Sometimes it makes sense to disable some of the agents in a multi-agent environment.
For example, in a multi-player game some agents might die in the middle of the episode and should not contribute
any rollouts until the episode reset.

In order to disable (deactivate) the agent, add `info["is_active"] = False` in the `env.step()` call, i.e.
the agent's info dict should contain `is_active` key with `False` value.
Absent `is_active` key or `is_active=True` is treated as active agent.

When the agent is deactivated in the middle of the rollout, the inactive part of the rollout is treated as `invalid`
data by the learner (similar to any other invalid data, i.e. experience that exceeds `--max_policy_lag`).

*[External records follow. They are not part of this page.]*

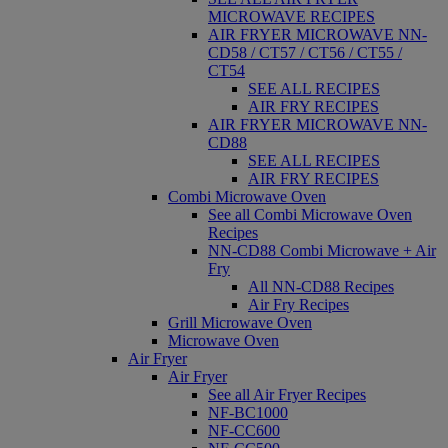
MICROWAVE RECIPES
AIR FRYER MICROWAVE NN-
CD58 / CT57 / CT56 / CT55 /
CT54
SEE ALL RECIPES
AIR FRY RECIPES
AIR FRYER MICROWAVE NN-
CD88
SEE ALL RECIPES
AIR FRY RECIPES
Combi Microwave Oven
See all Combi Microwave Oven
Recipes
NN-CD88 Combi Microwave + Air
Fry
All NN-CD88 Recipes
Air Fry Recipes
Grill Microwave Oven
Microwave Oven
Air Fryer
Air Fryer
See all Air Fryer Recipes
NF-BC1000
NF-CC600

We carefully mask this invalid data on the learner for loss & advantages calculations.
Therefore any inactive data makes the effective batch size smaller, so we decrease the learning rate accordingly,
otherwise batches with >90% invalid data would produce very noisy parameter updates.

It is generally advised that the portion of inactive data (`train/valids_fraction` on Tensorboard/WandB) does
not exceed 50%, otherwise it may seriously affect training dynamics and requires careful tuning.

There are also alternative ways to treat inactive agents, for example just feeding them some special observation (e.g. all zeros)
and zero rewards until the episode reset.

Inactive agents are currently only supported in non-batched sampling mode (`--batched_sampling=False`).

## Examples

* `sf_examples/train_custom_multi_env.py` - shows how to use inactive agents in a custom multi-agent environment.

Inactive agents are a new feature, suggestions & contributions are welcome!